TO DO
Output the forum thread about vegetarian and vegan diets below word for word, in full, before the entries.

+++ EXTRACTED TEXT +++

Willowisp a pointless anecdote from you so one from me- I have been strictly veggie from 10 and at 34 get IDed and am asked my skincare routine (depite it only consisting of water)
A crap dinner is a crap dinner- most vegetarians make more of an effort to give a balanced healthy dinner as they work out proteins etc - a lot of meat eaters just shove sausages on a plate.

plinkyplonks Wed 08-May-13 21:52:48

Agreed that it is important to go into vegetarianism/veganism informed. However, just because someone is vegan/vegetarian/meat eater doesn't mean they will necessary have a balanced/unhealthy diet.

As for protein, I'm surprised you think vegetarian meals are low in protein. I have no problem meeting my protein targets for the day. Lot's of lovely pulses and soya!

cyberfairy Wed 08-May-13 22:07:18

Agree with Plinkyplonks I ate crap as a student along with all other students-my crap was cheesy chips instead of kebabs. Once I became a bit older, started to be healthy and make good healthy food, other friends of the meat or veggie eating variety also did the same or else carried on eating child made me strict in looking up balanced healthy protein rich veggie meals rather than falling back on bags of --factory farmed--meat from the supermarket.

TheSlug Thu 09-May-13 09:18:29

Willow why on earth do you imagine that your friend's teeth have anything to do with her being vegetarian?

exexpat Thu 09-May-13 09:42:52

I've never met any vegans who sound like Willow's friend - does she have other health issues? I've been vegetarian nearly 30 years, don't take supplements, and look pretty healthy, though I say it myself. The vegan couple next door (also my age, with four vegetarian children) look the picture of health.

+++ SUPPLIED MATERIAL +++

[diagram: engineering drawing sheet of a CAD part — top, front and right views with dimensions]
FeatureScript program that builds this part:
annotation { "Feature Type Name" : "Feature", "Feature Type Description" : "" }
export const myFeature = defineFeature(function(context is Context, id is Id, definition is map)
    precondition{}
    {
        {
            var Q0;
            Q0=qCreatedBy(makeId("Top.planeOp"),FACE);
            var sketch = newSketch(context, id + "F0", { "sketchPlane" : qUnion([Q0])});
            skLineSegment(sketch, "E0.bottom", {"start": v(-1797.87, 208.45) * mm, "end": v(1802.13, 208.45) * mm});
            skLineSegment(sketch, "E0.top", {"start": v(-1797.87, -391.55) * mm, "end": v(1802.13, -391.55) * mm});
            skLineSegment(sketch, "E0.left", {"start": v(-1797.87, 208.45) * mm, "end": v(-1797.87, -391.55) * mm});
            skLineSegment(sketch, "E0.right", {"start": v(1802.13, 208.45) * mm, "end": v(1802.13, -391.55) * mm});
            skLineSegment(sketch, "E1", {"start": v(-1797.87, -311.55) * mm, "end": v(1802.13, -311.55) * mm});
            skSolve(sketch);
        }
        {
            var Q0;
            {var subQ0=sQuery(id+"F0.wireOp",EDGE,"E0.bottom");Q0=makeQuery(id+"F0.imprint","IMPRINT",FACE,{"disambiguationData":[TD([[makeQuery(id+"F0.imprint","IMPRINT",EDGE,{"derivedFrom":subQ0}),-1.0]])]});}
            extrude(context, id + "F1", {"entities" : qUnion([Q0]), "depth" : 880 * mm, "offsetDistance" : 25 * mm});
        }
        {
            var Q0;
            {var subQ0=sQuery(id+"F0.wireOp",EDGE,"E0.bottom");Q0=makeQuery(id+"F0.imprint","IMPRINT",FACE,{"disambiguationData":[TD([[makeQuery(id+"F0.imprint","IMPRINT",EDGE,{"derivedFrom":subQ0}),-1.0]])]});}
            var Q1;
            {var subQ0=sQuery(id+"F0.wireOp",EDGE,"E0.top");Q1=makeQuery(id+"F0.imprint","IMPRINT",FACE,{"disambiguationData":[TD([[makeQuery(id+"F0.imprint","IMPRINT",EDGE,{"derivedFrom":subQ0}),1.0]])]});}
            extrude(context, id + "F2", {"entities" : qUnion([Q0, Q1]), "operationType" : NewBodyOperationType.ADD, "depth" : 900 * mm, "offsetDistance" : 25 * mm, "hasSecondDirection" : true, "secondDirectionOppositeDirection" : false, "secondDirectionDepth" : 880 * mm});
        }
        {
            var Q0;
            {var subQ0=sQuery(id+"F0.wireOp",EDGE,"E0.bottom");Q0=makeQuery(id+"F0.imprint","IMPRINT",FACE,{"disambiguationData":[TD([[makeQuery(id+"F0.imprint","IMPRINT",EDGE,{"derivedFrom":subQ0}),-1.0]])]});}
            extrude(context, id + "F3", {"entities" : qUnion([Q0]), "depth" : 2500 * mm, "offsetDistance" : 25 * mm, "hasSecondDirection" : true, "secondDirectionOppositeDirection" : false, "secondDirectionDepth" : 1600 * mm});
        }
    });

+++

SOLUTION
Willowisp a pointless anecdote from you so one from me- I have been strictly veggie from 10 and at 34 get IDed and am asked my skincare routine (depite it only consisting of water)
A crap dinner is a crap dinner- most vegetarians make more of an effort to give a balanced healthy dinner as they work out proteins etc - a lot of meat eaters just shove sausages on a plate.

plinkyplonks Wed 08-May-13 21:52:48

Agreed that it is important to go into vegetarianism/veganism informed. However, just because someone is vegan/vegetarian/meat eater doesn't mean they will necessary have a balanced/unhealthy diet.

As for protein, I'm surprised you think vegetarian meals are low in protein. I have no problem meeting my protein targets for the day. Lot's of lovely pulses and soya!

cyberfairy Wed 08-May-13 22:07:18

Agree with Plinkyplonks I ate crap as a student along with all other students-my crap was cheesy chips instead of kebabs. Once I became a bit older, started to be healthy and make good healthy food, other friends of the meat or veggie eating variety also did the same or else carried on eating child made me strict in looking up balanced healthy protein rich veggie meals rather than falling back on bags of --factory farmed--meat from the supermarket.

TheSlug Thu 09-May-13 09:18:29

Willow why on earth do you imagine that your friend's teeth have anything to do with her being vegetarian?

exexpat Thu 09-May-13 09:42:52

I've never met any vegans who sound like Willow's friend - does she have other health issues? I've been vegetarian nearly 30 years, don't take supplements, and look pretty healthy, though I say it myself. The vegan couple next door (also my age, with four vegetarian children) look the picture of health.